Monument commémoratif existant à Woerth

la bataille de Woerth-Froeschwiller

Localisation

au sommet d'une pente
près du monument français de 1956
route d'Elsasshausen
67360 Woerth

Inscriptions

Sur la face antérieure du socle :
"GLOIRE
AUX COMBATTANTS
DES
1ER, 2E ET 3E ZOUAVES
1ER, 2E ET 3E TURCOS
MORTS POUR LA FRANCE
6 AOÛT 1870"

Informations sur les protagonistes

Les régiments de Zouaves et ceux de Turcos sont créés au sein de l’Armée d’Afrique au XIXe siècle, sous le règne de Louis-Philippe (1830 pour les Zouaves, 1842 pour les Turcos).
La conquête de l’Algérie donne l’occasion d’incorporer les premiers Zouaves (appellation provenant du nom d’une confédération tribale), à partir d’un contingent d’hommes qui a servi l’Empire Ottoman. Cependant, dès 1831, le recrutement devient mixte incluant indigènes, Français du continent installés à Alger et même métropolitains. A partir de 1841, les effectifs des unités de Zouaves se limitent aux Français, tandis que les autochtones sont regroupés au sein de nouvelles unités, appelées les « Tirailleurs Algériens », les Turcos (appellation provenant de troupes russes qui les avaient pris pour des Turcs lors de la guerre de Crimée), dont seule une partie de l’encadrement est constituée d’officiers français. Sous le Second Empire, l’Armée française compte 3 régiments de Zouaves (qui combattront à Wissembourg et à Woerth-Froeschwiller) et 3 régiments de Turcos (dont deux régiments combattront à Wissembourg et à Woerth-Froeschwiller). Les faits d’armes de ces régiments restent légendaires.
D’un point de vue vestimentaire, la différenciation se fait essentiellement sur la base des couleurs : pantalons bouffants rouges pour les Zouaves, bleu ou blanc pour les Turcos ; veste (boléro) bleu foncé pour les Zouaves, bleu ciel pour les Turcos.

Informations sur l'ouvrage

Ce monument commémoratif des 1er, 2e, et 3e Zouaves et des 1er, 2e, et 3e Turcos remplace celui qui a été détruit en 1941, probablement en même temps que l’ancien monument voisin : le monument français du cuirassier. Cet ouvrage, dont la forme a été simplifiée, a probablement été reconstruit après 1945. Il est en grès gris, en forme d’obélisque à décor en relief.

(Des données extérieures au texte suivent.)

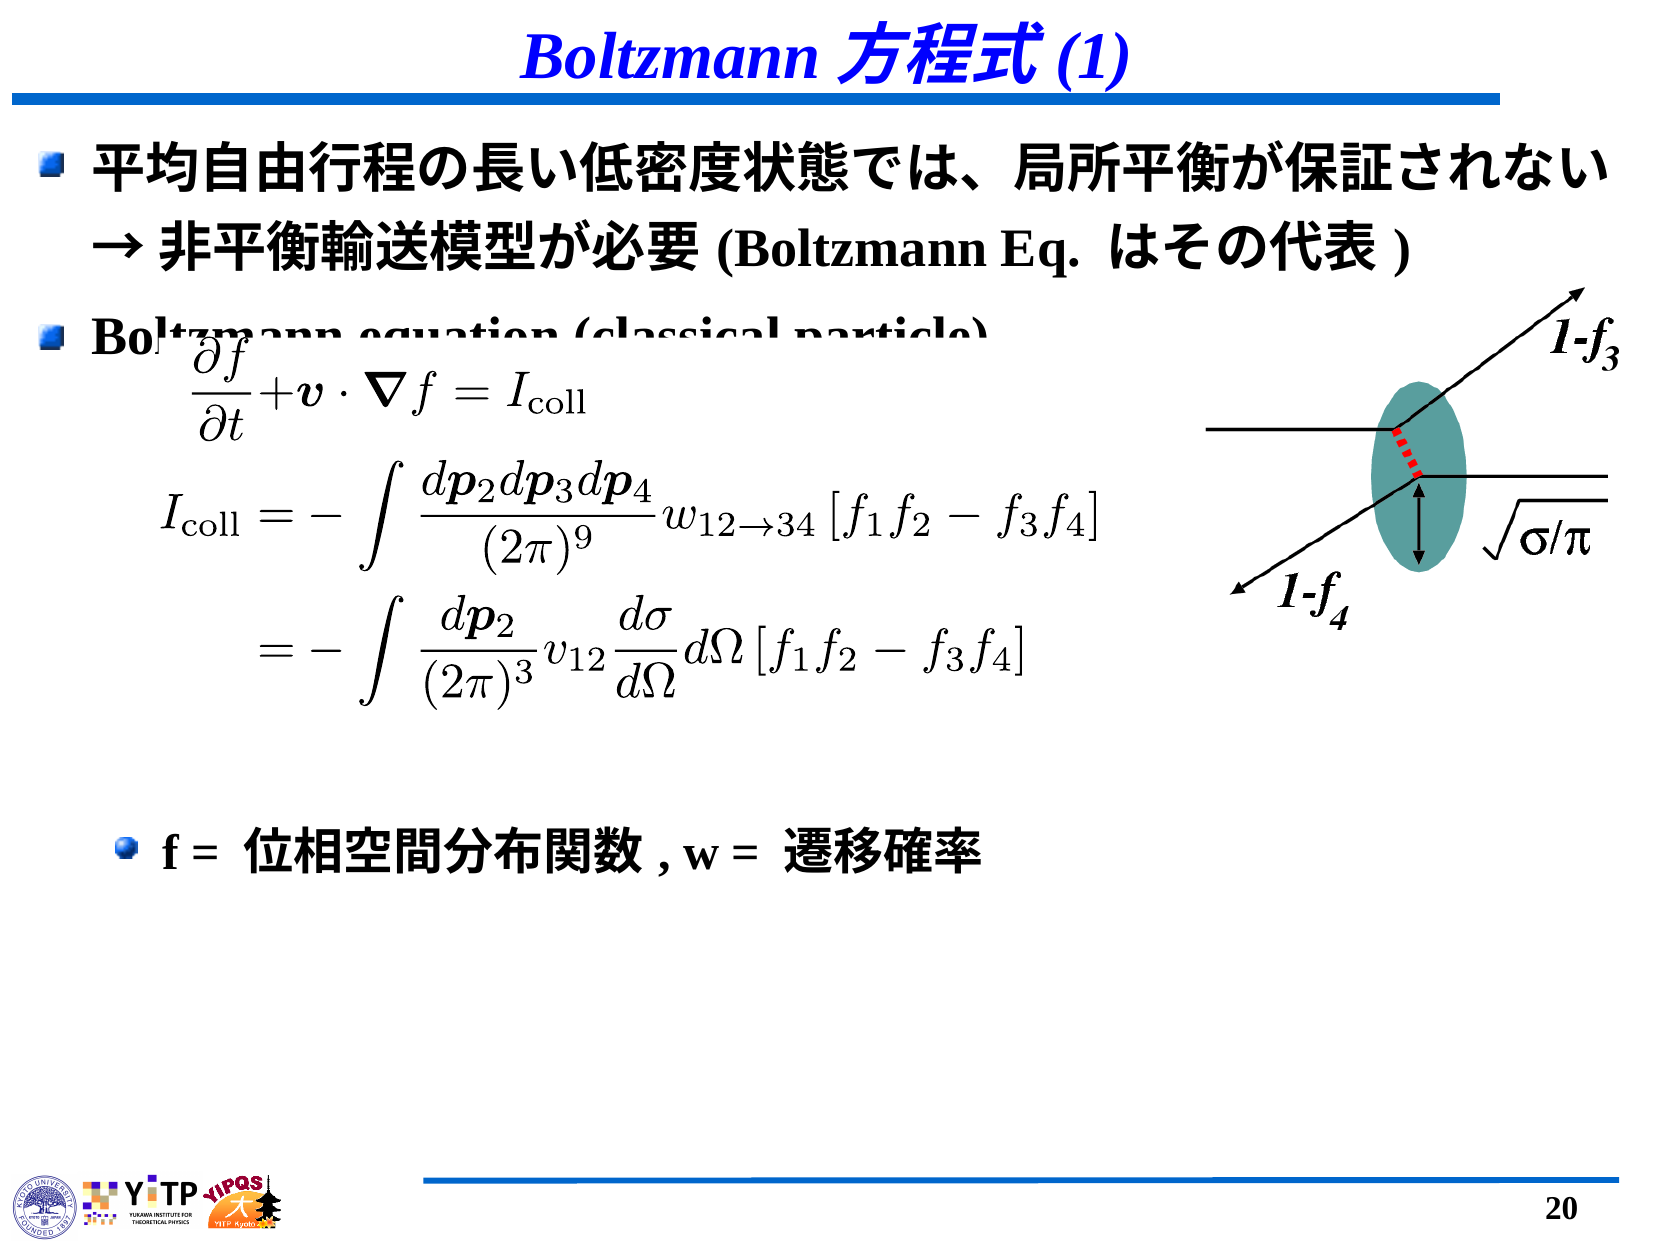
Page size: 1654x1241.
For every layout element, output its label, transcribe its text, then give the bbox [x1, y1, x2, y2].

text_box [158, 336, 1102, 710]
picture [1201, 285, 1621, 645]
picture [11, 1170, 281, 1241]
title Boltzmann方程式(1) [0, 0, 1654, 99]
list 平均自由行程の長い低密度状態では、局所平衡が保証されない → 非平衡輸送模型が必要(Boltzmann Eq. はその代表) Boltzmann equation (classical particle) f = 位相空間分布関数, w = 遷移確率 [20, 124, 1621, 1137]
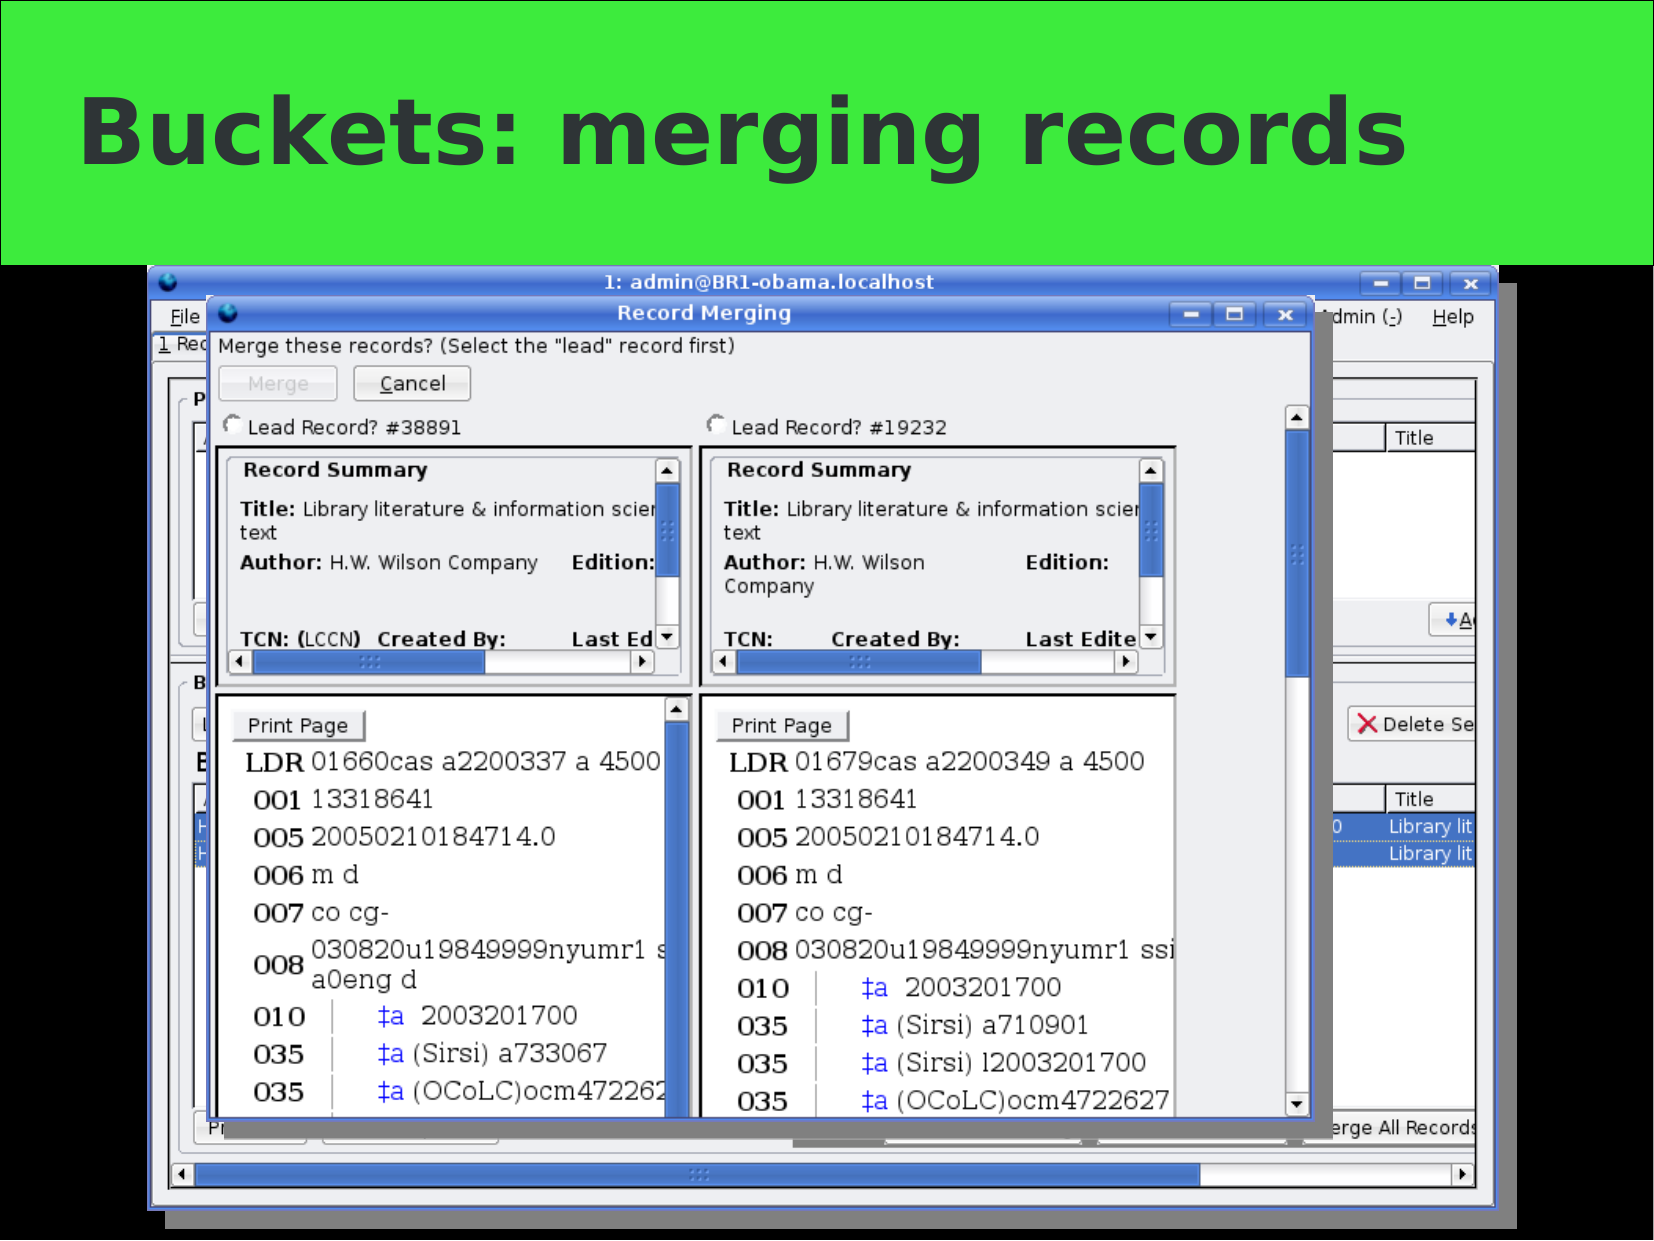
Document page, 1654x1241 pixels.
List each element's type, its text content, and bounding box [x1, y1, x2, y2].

title Buckets: merging records [76, 29, 1565, 237]
picture [147, 265, 1499, 1211]
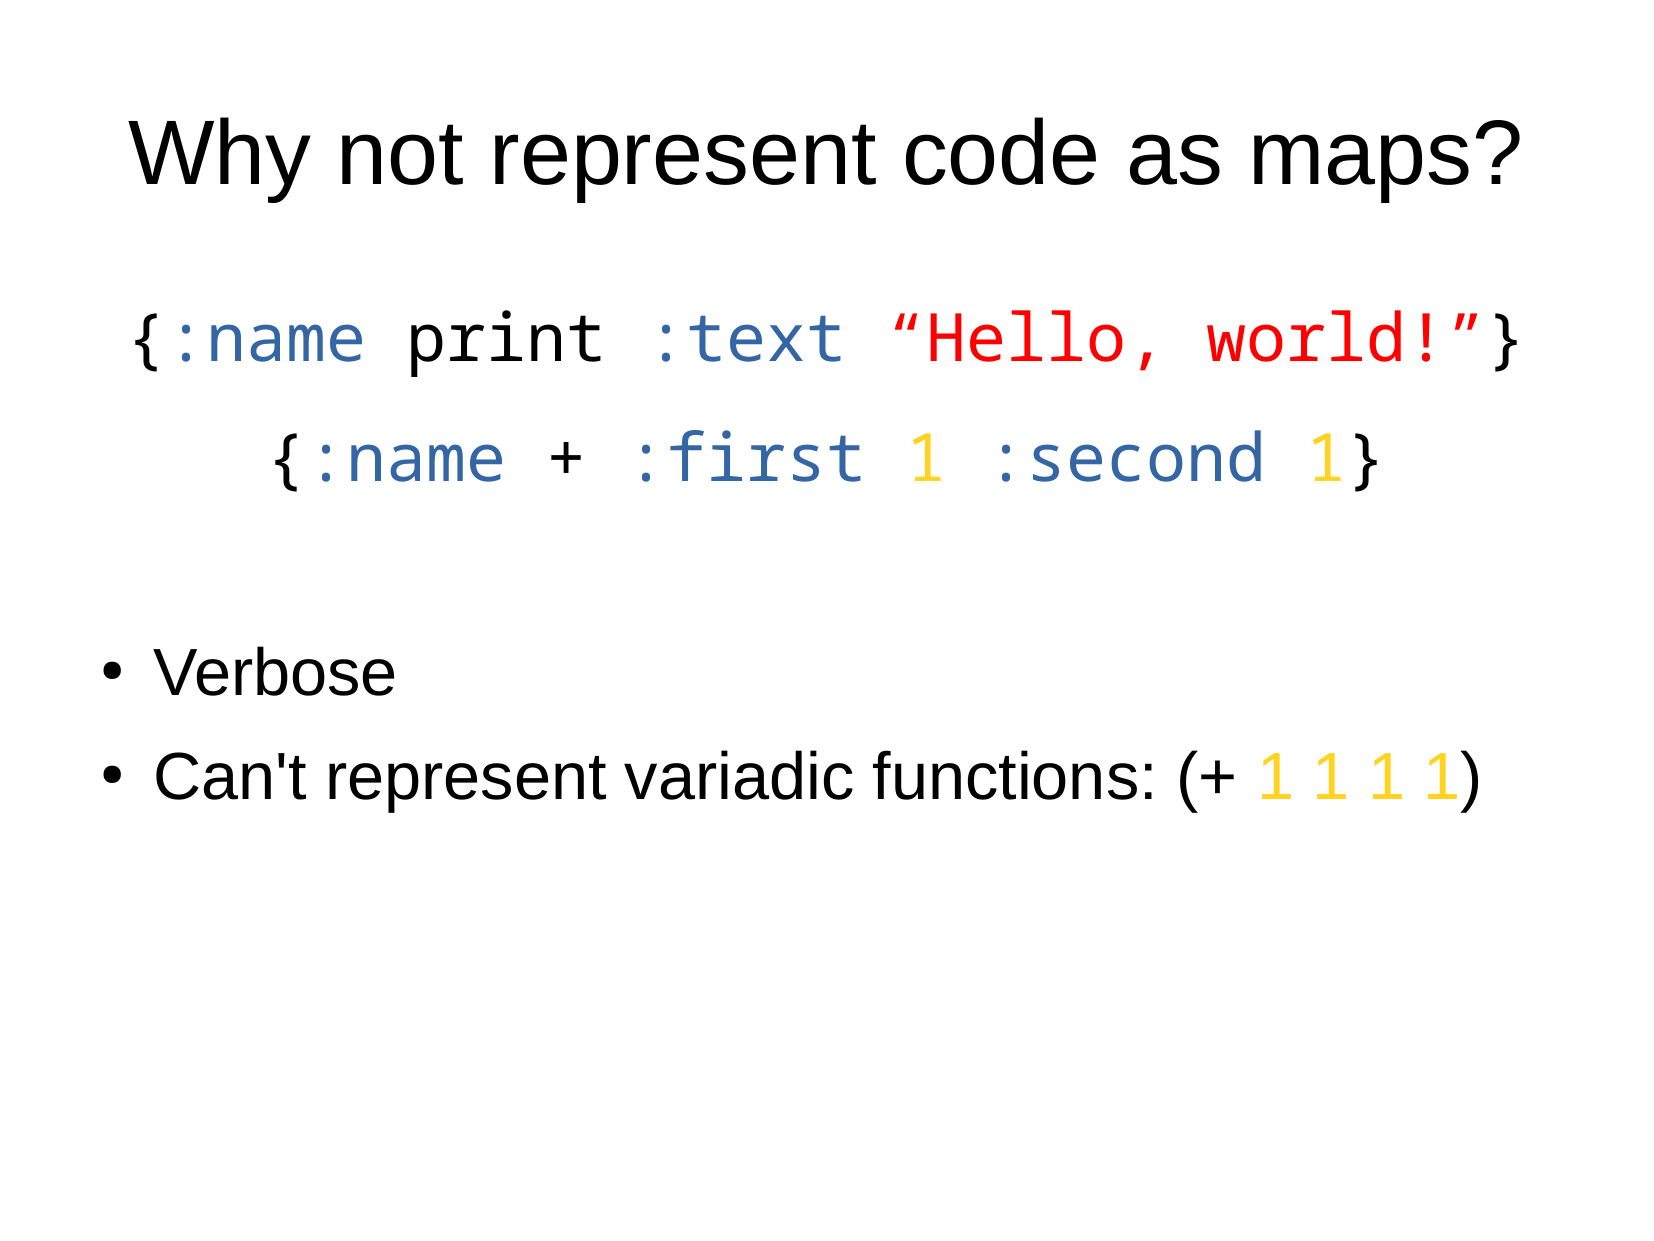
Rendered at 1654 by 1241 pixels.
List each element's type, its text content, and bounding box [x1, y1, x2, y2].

Au sommet de l’obélisque, sur la face antérieure est posée une croix latine. Au sommet des faces latérales, sont posés un croissant de lune et une étoile de David.

source : SCHNELL, Karl, Die Schlacht bei Wörth. Verlag für Wehrwissenschaten München. 1989 (document consultable aux Archives départementales du Bas-Rhin sous la cote 8° 6766)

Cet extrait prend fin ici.